Is there likely a way to repair a blown PWM output?



  • Setting up berdair motor and the example image for flyback diode I first found on google had the anode and cathode around the wrong way 😕 meaning there was a full short on the PWM output (it turned it off pretty quickly, but not quick enough.

    Is there likelyhood the component that blew will be user replaceable? (none of the chips smell like the magic ingredient came out (smoke).

    I have soldered surface mount stuff with a soldering iron before (modded a few playstation and xboxes for friends many moons ago).

    I did get it working on PWM1 output, but would just like to fix it if possible.



  • Easy enough to fix with care. Hot air rework station would be the best way, however you can use a soldering iron with patience. I replaced the entire micro on my board, a 3 pin FET is just a walk in the park. I guess years of experience helps. Flux is key to soldering the part back correctly, Some really good stuff on YouTube for this, and sadly some bad stuff to.

    Jeff


  • administrators

    The tricky part is removing the blown MOSFET. It's easy with a hot air rework station, difficult otherwise. Soldering the replacement MOSFET can be done using an ordinary soldering iron with a fine tipped bit.



  • I do have soldering station with hot air luckily, whether or not I can get the SMD MOSFET locally or have to order online is the question.

    Online it seems..

    @dc42 can you please confirm this is a suitable replacement?
    http://au.element14.com/nxp/pmv40un2/mosfet-n-ch-30v-4-4a-sot-23-3/dp/2469654

    And how I can confirm if thats the part that would have blown?


  • administrators

    The part is a PMV40UN2 so that's spot on.



  • Good you have the hot air rework station, personally I don't even attempt to do SMD work without. I prefer about a 1mm wide chisel tip. Too pointy and they do nothing good. Flux flux flux. Clean up with some 91% + iso and all is well.

    Also learning the art of drag soldering is always a good skill, not useful in this case but sure comes in handy.

    Jeff



  • Ohh, a bit of kapton tape covering areas you don't want melting is a useful trick. If you have plastic connectors too close for example, cover them loosely with kapton. More or less make a heat shield.



  • Good thing it happened to Brian and not to me. My thick fingers would have a great deal of trouble over this. Besides, all I have is a small soldering iron. He is the electronics I am mechanical. Good split.

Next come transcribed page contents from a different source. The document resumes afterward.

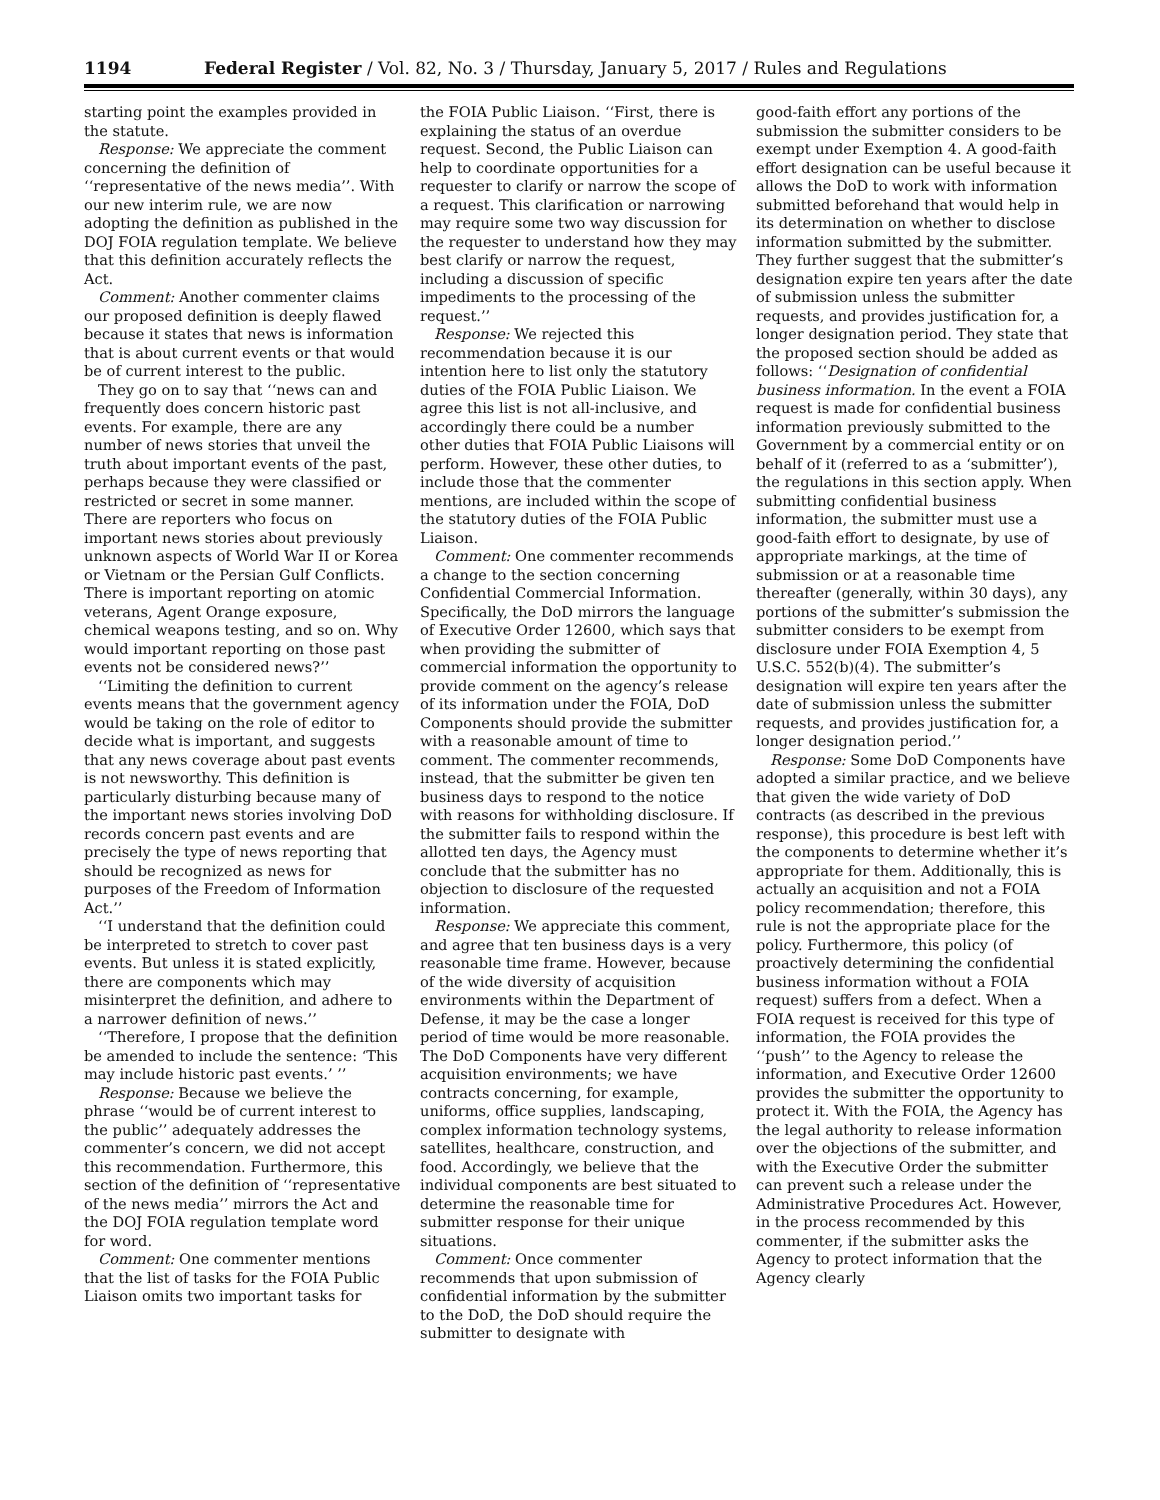1194 Federal Register / Vol. 82, No. 3 / Thursday, January 5, 2017 / Rules and Regulations
starting point the examples provided in the statute.
Response: We appreciate the comment concerning the definition of ‘‘representative of the news media’’. With our new interim rule, we are now adopting the definition as published in the DOJ FOIA regulation template. We believe that this definition accurately reflects the Act.
Comment: Another commenter claims our proposed definition is deeply flawed because it states that news is information that is about current events or that would be of current interest to the public.
They go on to say that ‘‘news can and frequently does concern historic past events. For example, there are any number of news stories that unveil the truth about important events of the past, perhaps because they were classified or restricted or secret in some manner. There are reporters who focus on important news stories about previously unknown aspects of World War II or Korea or Vietnam or the Persian Gulf Conflicts. There is important reporting on atomic veterans, Agent Orange exposure, chemical weapons testing, and so on. Why would important reporting on those past events not be considered news?’’
‘‘Limiting the definition to current events means that the government agency would be taking on the role of editor to decide what is important, and suggests that any news coverage about past events is not newsworthy. This definition is particularly disturbing because many of the important news stories involving DoD records concern past events and are precisely the type of news reporting that should be recognized as news for purposes of the Freedom of Information Act.’’
‘‘I understand that the definition could be interpreted to stretch to cover past events. But unless it is stated explicitly, there are components which may misinterpret the definition, and adhere to a narrower definition of news.’’
‘‘Therefore, I propose that the definition be amended to include the sentence: ‘This may include historic past events.’ ’’
Response: Because we believe the phrase ‘‘would be of current interest to the public’’ adequately addresses the commenter’s concern, we did not accept this recommendation. Furthermore, this section of the definition of ‘‘representative of the news media’’ mirrors the Act and the DOJ FOIA regulation template word for word.
Comment: One commenter mentions that the list of tasks for the FOIA Public Liaison omits two important tasks for
the FOIA Public Liaison. ‘‘First, there is explaining the status of an overdue request. Second, the Public Liaison can help to coordinate opportunities for a requester to clarify or narrow the scope of a request. This clarification or narrowing may require some two way discussion for the requester to understand how they may best clarify or narrow the request, including a discussion of specific impediments to the processing of the request.’’
Response: We rejected this recommendation because it is our intention here to list only the statutory duties of the FOIA Public Liaison. We agree this list is not all-inclusive, and accordingly there could be a number other duties that FOIA Public Liaisons will perform. However, these other duties, to include those that the commenter mentions, are included within the scope of the statutory duties of the FOIA Public Liaison.
Comment: One commenter recommends a change to the section concerning Confidential Commercial Information. Specifically, the DoD mirrors the language of Executive Order 12600, which says that when providing the submitter of commercial information the opportunity to provide comment on the agency’s release of its information under the FOIA, DoD Components should provide the submitter with a reasonable amount of time to comment. The commenter recommends, instead, that the submitter be given ten business days to respond to the notice with reasons for withholding disclosure. If the submitter fails to respond within the allotted ten days, the Agency must conclude that the submitter has no objection to disclosure of the requested information.
Response: We appreciate this comment, and agree that ten business days is a very reasonable time frame. However, because of the wide diversity of acquisition environments within the Department of Defense, it may be the case a longer period of time would be more reasonable. The DoD Components have very different acquisition environments; we have contracts concerning, for example, uniforms, office supplies, landscaping, complex information technology systems, satellites, healthcare, construction, and food. Accordingly, we believe that the individual components are best situated to determine the reasonable time for submitter response for their unique situations.
Comment: Once commenter recommends that upon submission of confidential information by the submitter to the DoD, the DoD should require the submitter to designate with
good-faith effort any portions of the submission the submitter considers to be exempt under Exemption 4. A good-faith effort designation can be useful because it allows the DoD to work with information submitted beforehand that would help in its determination on whether to disclose information submitted by the submitter. They further suggest that the submitter’s designation expire ten years after the date of submission unless the submitter requests, and provides justification for, a longer designation period. They state that the proposed section should be added as follows: ‘‘Designation of confidential business information. In the event a FOIA request is made for confidential business information previously submitted to the Government by a commercial entity or on behalf of it (referred to as a ‘submitter’), the regulations in this section apply. When submitting confidential business information, the submitter must use a good-faith effort to designate, by use of appropriate markings, at the time of submission or at a reasonable time thereafter (generally, within 30 days), any portions of the submitter’s submission the submitter considers to be exempt from disclosure under FOIA Exemption 4, 5 U.S.C. 552(b)(4). The submitter’s designation will expire ten years after the date of submission unless the submitter requests, and provides justification for, a longer designation period.’’
Response: Some DoD Components have adopted a similar practice, and we believe that given the wide variety of DoD contracts (as described in the previous response), this procedure is best left with the components to determine whether it’s appropriate for them. Additionally, this is actually an acquisition and not a FOIA policy recommendation; therefore, this rule is not the appropriate place for the policy. Furthermore, this policy (of proactively determining the confidential business information without a FOIA request) suffers from a defect. When a FOIA request is received for this type of information, the FOIA provides the ‘‘push’’ to the Agency to release the information, and Executive Order 12600 provides the submitter the opportunity to protect it. With the FOIA, the Agency has the legal authority to release information over the objections of the submitter, and with the Executive Order the submitter can prevent such a release under the Administrative Procedures Act. However, in the process recommended by this commenter, if the submitter asks the Agency to protect information that the Agency clearly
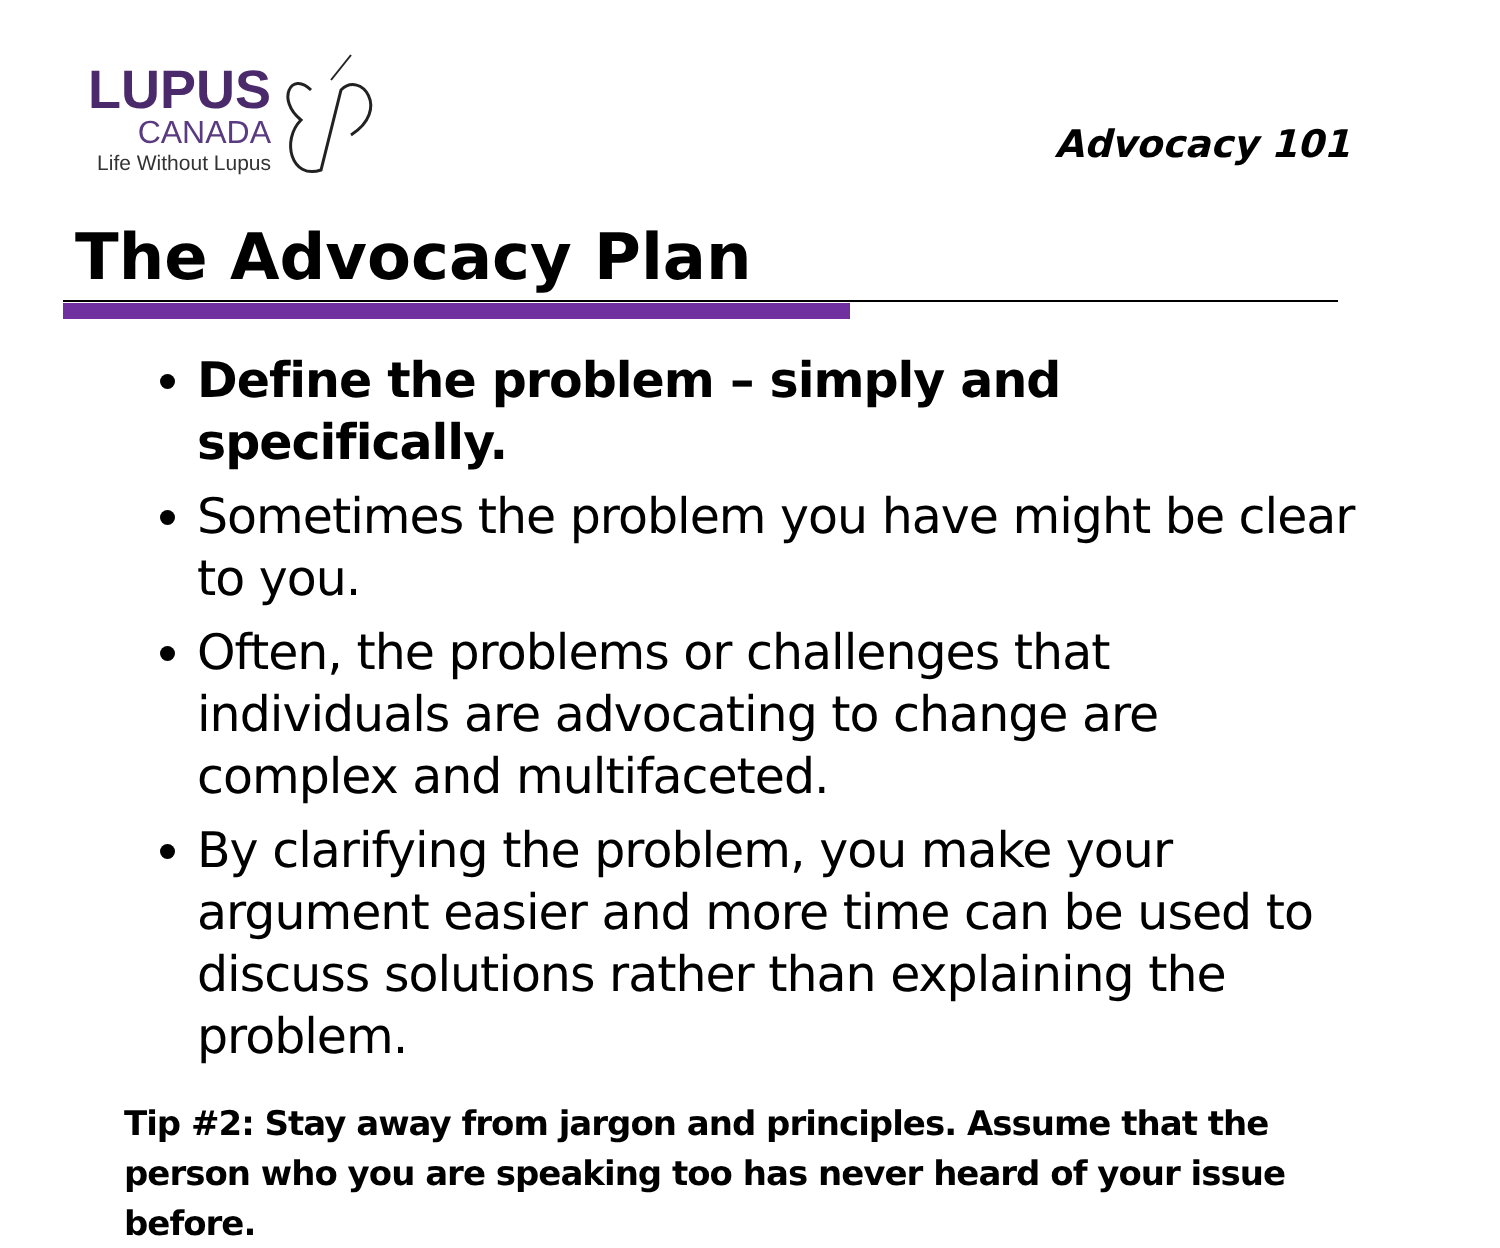LUPUS
CANADA
Life Without Lupus
Advocacy 101
The Advocacy Plan
Define the problem – simply and specifically.
Sometimes the problem you have might be clear to you.
Often, the problems or challenges that individuals are advocating to change are complex and multifaceted.
By clarifying the problem, you make your argument easier and more time can be used to discuss solutions rather than explaining the problem.
Tip #2: Stay away from jargon and principles. Assume that the person who you are speaking too has never heard of your issue before.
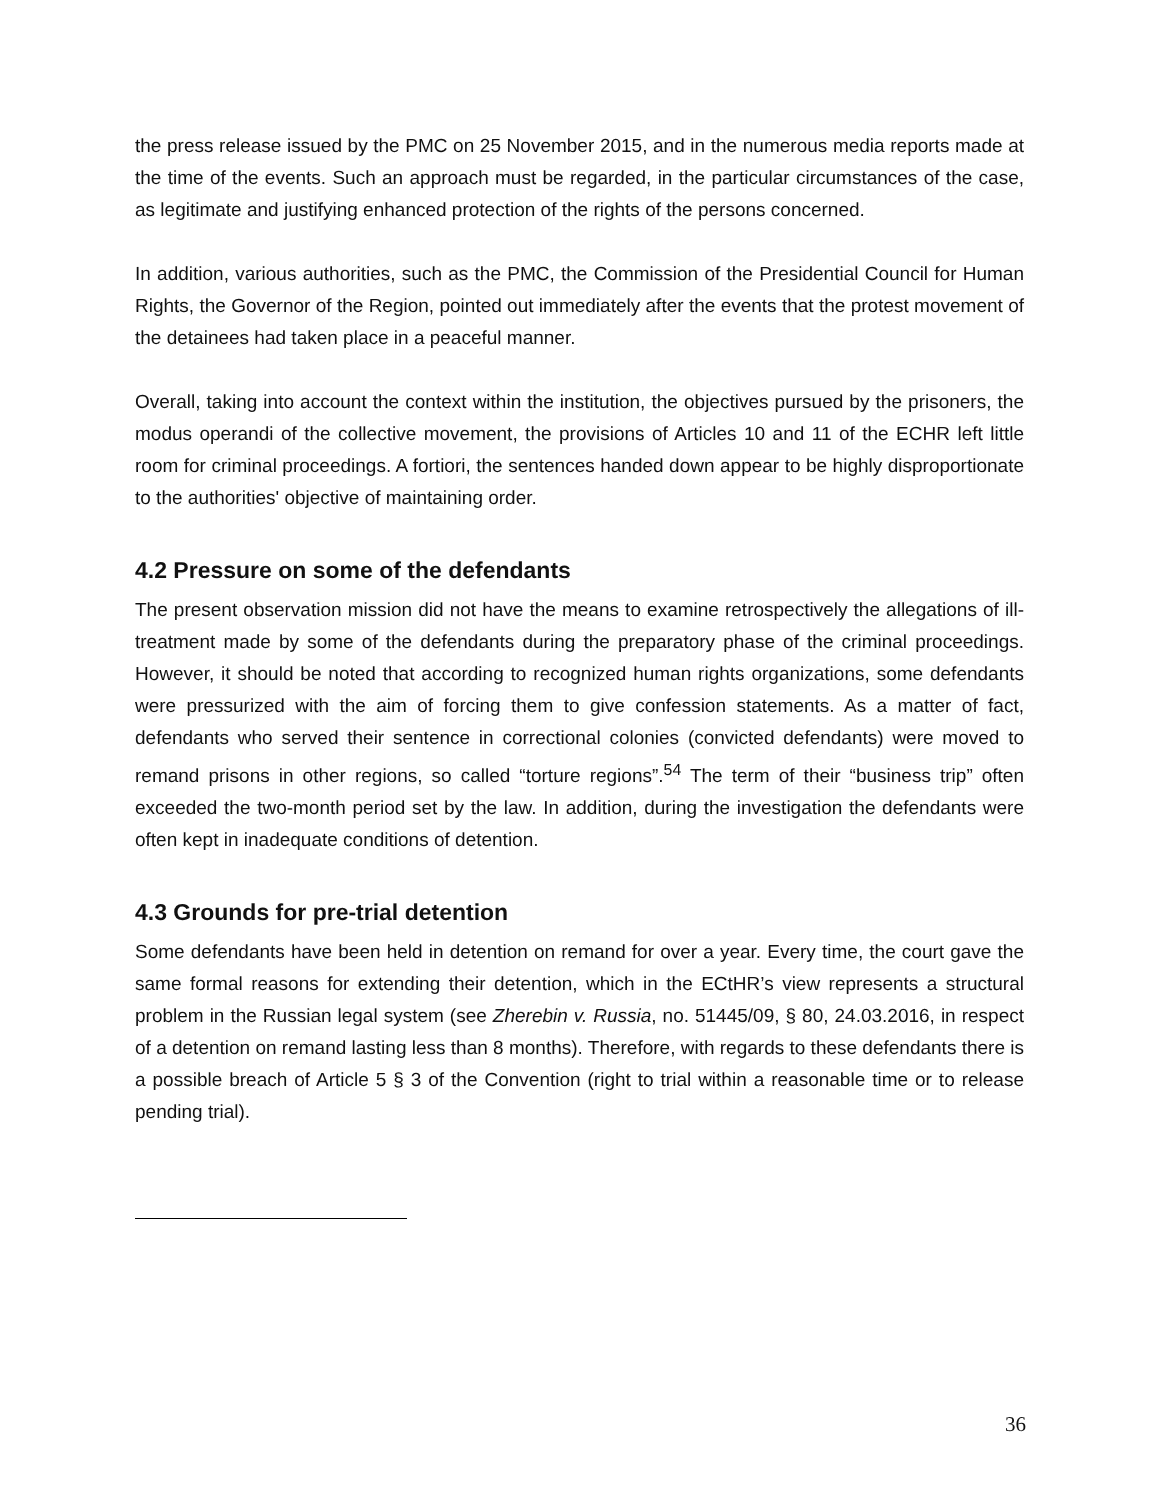the press release issued by the PMC on 25 November 2015, and in the numerous media reports made at the time of the events. Such an approach must be regarded, in the particular circumstances of the case, as legitimate and justifying enhanced protection of the rights of the persons concerned.
In addition, various authorities, such as the PMC, the Commission of the Presidential Council for Human Rights, the Governor of the Region, pointed out immediately after the events that the protest movement of the detainees had taken place in a peaceful manner.
Overall, taking into account the context within the institution, the objectives pursued by the prisoners, the modus operandi of the collective movement, the provisions of Articles 10 and 11 of the ECHR left little room for criminal proceedings. A fortiori, the sentences handed down appear to be highly disproportionate to the authorities' objective of maintaining order.
4.2 Pressure on some of the defendants
The present observation mission did not have the means to examine retrospectively the allegations of ill-treatment made by some of the defendants during the preparatory phase of the criminal proceedings. However, it should be noted that according to recognized human rights organizations, some defendants were pressurized with the aim of forcing them to give confession statements. As a matter of fact, defendants who served their sentence in correctional colonies (convicted defendants) were moved to remand prisons in other regions, so called “torture regions”.<sup>54</sup> The term of their “business trip” often exceeded the two-month period set by the law. In addition, during the investigation the defendants were often kept in inadequate conditions of detention.
4.3 Grounds for pre-trial detention
Some defendants have been held in detention on remand for over a year. Every time, the court gave the same formal reasons for extending their detention, which in the ECtHR’s view represents a structural problem in the Russian legal system (see Zherebin v. Russia, no. 51445/09, § 80, 24.03.2016, in respect of a detention on remand lasting less than 8 months). Therefore, with regards to these defendants there is a possible breach of Article 5 § 3 of the Convention (right to trial within a reasonable time or to release pending trial).
36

  • So, what is the correct orientation for the flyback diode? I'm getting ready to connect a Berd-Air also and the orientation discrepancies have me nervous. I would rather not get lucky…

    It would be great if the Wiki page could be updated. https://duet3d.com/wiki/Connecting_and_configuring_fans

    Thanks!


  • administrators

    The wiki page already mentioned the need for a flyback diode, but I've just updated the text with information about the polarity.



  • If you have a microscope, it would make the job a lot easier! 🙂


  • administrators

    I find a pair of strong reading glasses sufficient during soldering, supplemented by an eyeglass for inspecting the joints after soldering.



  • @ShadowX:

    If you have a microscope, it would make the job a lot easier! 🙂

    I find that to be too much mag in most cases. Great for final inspection however.